London, Jan 14 : So
The Big Bang Theory, CBS's sitcom about how smart people are silly, has broken
its second ratings record in as many months, with the episode "The Egg Salad
Equivalency" attracting a mind-walloping 19 million viewers, with a 6.0 rating
in the key 18- to 49-year-old demographic.
So that is about as big as a
sitcom gets. Toward the end of its run, Friends was topping out around 20
million viewers, meaning Big Bang is now standing shoulder-to-shoulder with one
of network TV's biggest and longest comedy successes. That is mighty impressive
for any show, let alone one without much watercooler or blog buzz like Big Bang
Theory. (People watch it, but do people really talk about it?) What does this
mean for the future of the show? Well, basically it means that Johnny Galecki is
going to be very rich, not that he isn't already, and that creator Chuck Lorre
will be stuffed and mounted in the CBS HQ lobby once he dies and will be
worshiped as some sort of deity. And that he can now make any show he wants,
really. So get ready for Jerks and Blonde Ladies, coming to CBS in autumn 2013.
[Entertainment Weekly]
Actually, get ready for Mom, a show that Lorre is
currently developing and that has just signed Anna Faris as its lead. That's the
one we heard about a little while back, about a newly sober single mom trying to
get her life back together in Napa Valley. We've already made the jokes about
new sobriety and wine country not exactly mixing that well — it'd be like a
recovering meth addict moving to Heisenberg's Albuquerque — so let's instead
focus on the fact that Anna Faris might soon be doing a network comedy. On CBS.

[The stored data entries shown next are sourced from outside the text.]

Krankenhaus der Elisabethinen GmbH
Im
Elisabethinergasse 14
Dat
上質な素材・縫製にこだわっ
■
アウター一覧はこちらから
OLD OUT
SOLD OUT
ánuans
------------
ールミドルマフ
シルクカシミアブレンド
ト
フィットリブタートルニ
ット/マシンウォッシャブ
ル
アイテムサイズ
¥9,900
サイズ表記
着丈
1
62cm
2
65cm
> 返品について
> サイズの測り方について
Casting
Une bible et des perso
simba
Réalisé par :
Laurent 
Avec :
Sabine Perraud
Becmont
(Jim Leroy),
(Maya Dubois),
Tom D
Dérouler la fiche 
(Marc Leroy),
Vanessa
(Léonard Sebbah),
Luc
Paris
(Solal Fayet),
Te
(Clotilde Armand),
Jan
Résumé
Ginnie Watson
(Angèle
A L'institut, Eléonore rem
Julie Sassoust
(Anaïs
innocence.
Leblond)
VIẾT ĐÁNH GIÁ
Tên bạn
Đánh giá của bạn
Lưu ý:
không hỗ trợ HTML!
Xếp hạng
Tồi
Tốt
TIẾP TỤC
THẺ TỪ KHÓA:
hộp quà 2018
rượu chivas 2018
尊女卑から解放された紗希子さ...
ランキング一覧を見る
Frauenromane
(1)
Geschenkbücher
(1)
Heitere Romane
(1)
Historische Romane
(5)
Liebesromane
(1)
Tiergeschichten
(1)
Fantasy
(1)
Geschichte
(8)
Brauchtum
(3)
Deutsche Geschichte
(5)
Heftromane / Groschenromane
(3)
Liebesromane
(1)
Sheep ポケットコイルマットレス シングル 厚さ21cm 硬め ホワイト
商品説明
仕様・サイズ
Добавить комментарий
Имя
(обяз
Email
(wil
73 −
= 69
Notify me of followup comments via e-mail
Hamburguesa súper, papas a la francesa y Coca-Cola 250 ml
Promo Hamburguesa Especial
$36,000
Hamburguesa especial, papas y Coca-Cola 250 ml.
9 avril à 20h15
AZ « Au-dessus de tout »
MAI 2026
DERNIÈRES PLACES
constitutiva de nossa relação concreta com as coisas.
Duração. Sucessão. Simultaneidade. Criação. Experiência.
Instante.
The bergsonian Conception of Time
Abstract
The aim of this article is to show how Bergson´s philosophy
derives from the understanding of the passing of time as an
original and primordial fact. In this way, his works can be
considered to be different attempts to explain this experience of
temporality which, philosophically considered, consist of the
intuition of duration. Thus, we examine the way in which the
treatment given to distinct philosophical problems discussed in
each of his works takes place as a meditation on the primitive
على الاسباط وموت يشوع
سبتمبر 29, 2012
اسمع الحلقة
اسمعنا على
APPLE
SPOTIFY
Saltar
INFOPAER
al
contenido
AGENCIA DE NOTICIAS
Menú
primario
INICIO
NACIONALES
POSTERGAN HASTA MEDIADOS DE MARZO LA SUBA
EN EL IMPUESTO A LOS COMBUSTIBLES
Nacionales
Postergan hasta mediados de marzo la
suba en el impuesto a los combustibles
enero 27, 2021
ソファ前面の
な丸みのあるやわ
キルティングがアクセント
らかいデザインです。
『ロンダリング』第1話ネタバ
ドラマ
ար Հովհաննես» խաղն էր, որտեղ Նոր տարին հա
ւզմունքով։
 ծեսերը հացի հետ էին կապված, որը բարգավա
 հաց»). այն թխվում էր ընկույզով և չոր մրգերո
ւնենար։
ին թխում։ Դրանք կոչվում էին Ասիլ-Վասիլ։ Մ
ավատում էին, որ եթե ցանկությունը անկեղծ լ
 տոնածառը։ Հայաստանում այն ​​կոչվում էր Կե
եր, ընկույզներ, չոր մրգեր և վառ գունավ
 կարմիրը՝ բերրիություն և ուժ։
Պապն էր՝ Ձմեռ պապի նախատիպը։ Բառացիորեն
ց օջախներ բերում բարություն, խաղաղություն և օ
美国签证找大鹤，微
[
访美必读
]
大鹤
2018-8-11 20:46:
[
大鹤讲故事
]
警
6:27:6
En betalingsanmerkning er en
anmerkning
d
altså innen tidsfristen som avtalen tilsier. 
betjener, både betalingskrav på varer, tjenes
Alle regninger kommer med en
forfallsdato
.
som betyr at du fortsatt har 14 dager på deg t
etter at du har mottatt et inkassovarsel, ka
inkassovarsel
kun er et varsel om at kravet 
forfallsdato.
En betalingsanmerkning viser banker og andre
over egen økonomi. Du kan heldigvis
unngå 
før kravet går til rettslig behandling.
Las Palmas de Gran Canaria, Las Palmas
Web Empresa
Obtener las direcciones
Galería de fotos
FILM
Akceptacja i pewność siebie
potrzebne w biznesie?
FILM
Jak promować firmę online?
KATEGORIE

Just a couple of years ago she was poised to be this big movie star! There was a
New Yorker profile written about it for god's sake! But now it's a Chuck Lorre
show. I suppose she could still be a movie star while working on TV — it seems
to be working for fellow Lorre employee Melissa McCarthy — but we expected that
Faris would give movie stardom a few more years before she jumped into a steady
contract gig. Ah well, work's work, and money is absolutely money. It might have
something to do with Faris being a new mother, with TV offering regular hours
and workplace not far from home. Now she and Chris Pratt can drop each other off
at work and it will be totally cute and they'll have their nice funny life and
we'll watch from the other side of the screen and gurgle softly. Everyone wins.
The Television Critics' Association winter press tour is currently
underway, and one big thing coming out of the junket so far is that A&E's
upcoming show Bates Motel is really only using Psycho as vague inspiration
rather than a guide or template. Show creator Carlton Cuse says "the mythology
that you think is what dictates the relationship between Norma and Norman is not
what it's going to turn out to be." Aha, OK. We kind of knew this already, after
seeing a production featurette and realizing that this thing is set in
present-day rather than the 1960s, but this solidifies it more. This is a show
about a crazy kid named Norman Bates and his large, looming mama, but that is, I
guess, the only similarity. Oh, and there's a motel. There is still a motel.
Sigh. I don't know about this thing, guys. I just don't know.
Here's a
trailer for director Sally Potter's Ginger & Rosa, a Toronto Film Festival
hit about two teenage girls forming an intense bond during the Cold War nuclear
scares of the 1960s. It looks rather lovely, and features a cast of great
actors, among them Elle Fanning (as Ginger), Christina Hendricks, Oliver Platt,
Annette Bening, and Alessandro Nivola. Mostly we're excited about seeing
Christina Hendricks and Elle Fanning do British accents. Why is it always so fun
watching American actors do that? Who knows. But it always is.